Magnet Mills (again)

No progress, no new owner

Clinton City Mayor Scott Burton discusses Magnet Mills during December’s meeting. (photo:Crystal Huskey )
Magnet Mills did not get sold to a new owner on the date it was scheduled to (Nov. 30).

It still hasn’t.

That’s not sitting well with city councilmembers, who had all agreed last month to move forward with foreclosure proceedings against the owners of the property if the deal didn’t go through.

There are liens in place against Magnet Mills because of junk someone left behind.

The owners never got it cleaned up, and so a nuisance ordinance was put in place. A judge ruled that the owners had to pay a certain amount every month to get the fine paid off. They missed one of the payments, which allowed the city to move forward with foreclosure proceedings.
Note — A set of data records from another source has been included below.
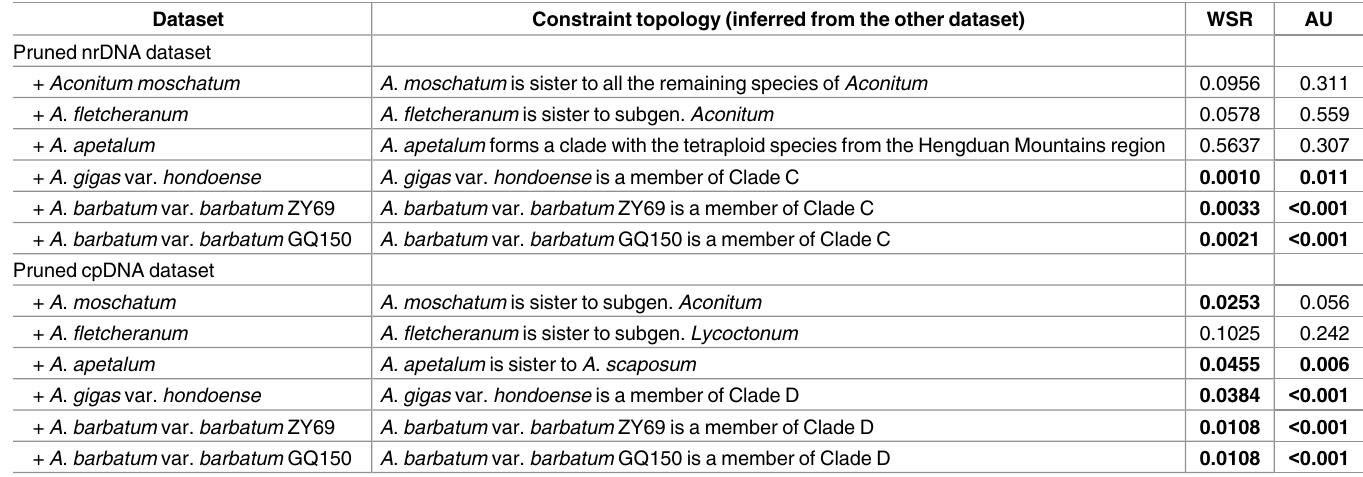
Table 5. P -values of the WSR and AU tests. The pruneddatasets are reconstructed from the originaldatasets by excluding Aconitum apetalum , two acces- sions of A . barbatum var. barbatum (ZY69 and GQ150), A . fletcheranum , A . gigas var. hondoense , and A . moschatum . Bold-facedvalues indicate rejection of the null hypothesiswith 95%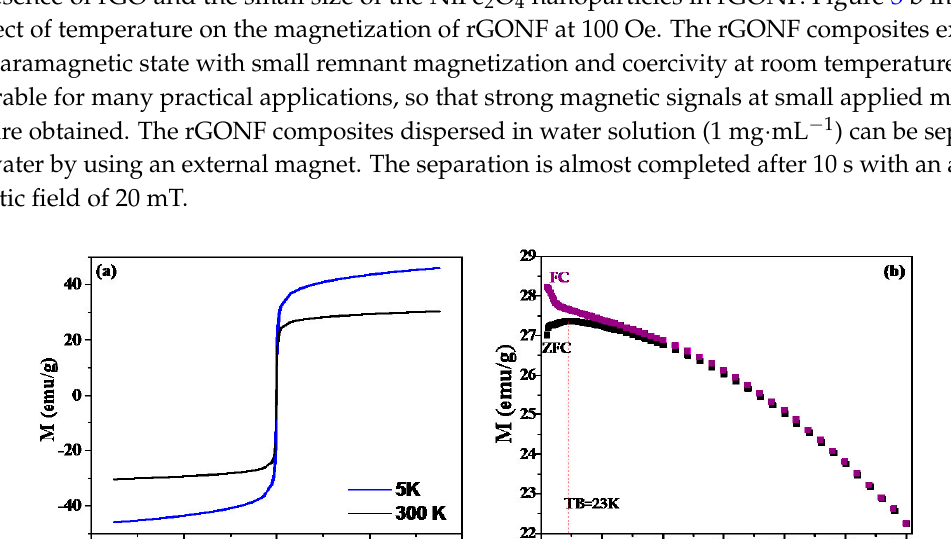
Figure 3. Magnetic measurement of rGONF using a SQUID magnetometer. The trend of magnetization (M) of rGONF with external magnetic field ( a ) and the temperature at 100 Oe ( b ).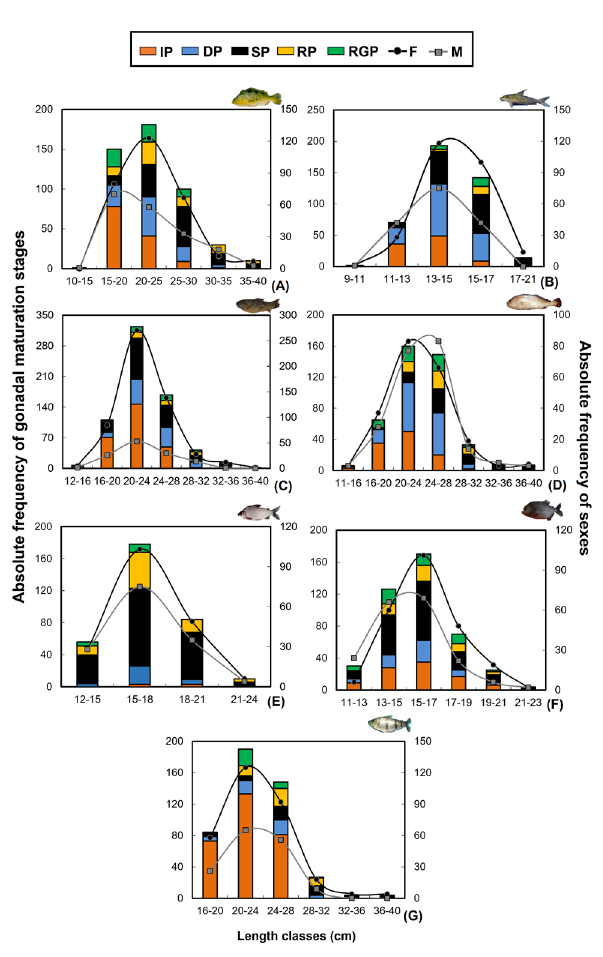
FIGURE 2 | Distribution of the relative frequency by length classes, gonadal maturation stages, and sexes: ( A ) Cichla monoculus ; ( B ) Hassar affinis ; ( C ) Hoplias malabaricus ; ( D ) Plagioscion squamosissimus ; ( E ) Prochilodus lacustris ; ( F ) Pygocentrus nattereri ; and ( G ) Schizodon dissimilis , caught in Baixada Maranhense Protection Area, between January 2012 and December 2016. Immature (IP); Developing phase (DP); Spawning capable (SP); Regression (RP); Regeneration (RGP), F (Female) and M (Males). TABLE 3 | Size at first sexual maturity (L ) for seven species captured in the Baixada Maranhense caught from January 2012 to December 50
But, before the city could move forward, the owners ended up paying the amount owed.

“If they miss this next payment, we can accelerate legal action,” Farrar said. “But if we had gone before the judge, I wouldn’t see that a judge would have allowed us to force the sale of the property. That may be different come Jan. 1.”

Councilman Larry Gann was annoyed.

“When we left council last month, I remember councilman McBride’s words. That at 8:01 Monday morning, I want that paper filed,” he said.

He said that following the date the property was supposed to change hands, he never heard another thing.

“I understand what councilman Farrar is saying, but at the same time, we made decision, we had expressed a will, and I was in the dark as to what was happening,” Gann said. “I’m getting questions and I have no answers. I’d like to know what’s going on since we made a statement.”

Mayor Scott Burton said that what was advised to him and city manager Roger Houck was that if the fines were up to date, they didn’t have a leg to stand on.

“If that’s what’s happening, we should be communicating,” Gann said. “We need to stay in the loop. I thought it was a pretty sound decision we made. If there’s a reason not to drop the hammer, let us know.”

That was the overall sentiment: they would just like to know what’s going on. The sale between the current owner and the new investor is private, however. Legally, the city doesn’t have to be kept in the loop.

“I don’t think [the deal] is dead,” Mayor Scott Burton said. “I’m still cautiously optimistic.”

If it doesn’t sell, the current owners have until March to demo the property. Gail Cook, who is filling in for Houck while he is on medical leave, said that it took the city staff “quite a while” to find out anything.

“None of us were in the loop on the closing,” she said. “It took some time to get responses back before we felt like we could you anything that we felt like was reliable.”

Farrar expressed a desire for the new developer to meet with the city if he truly wants to purchase and invest in the property. He would also like the current owner to be more forthcoming.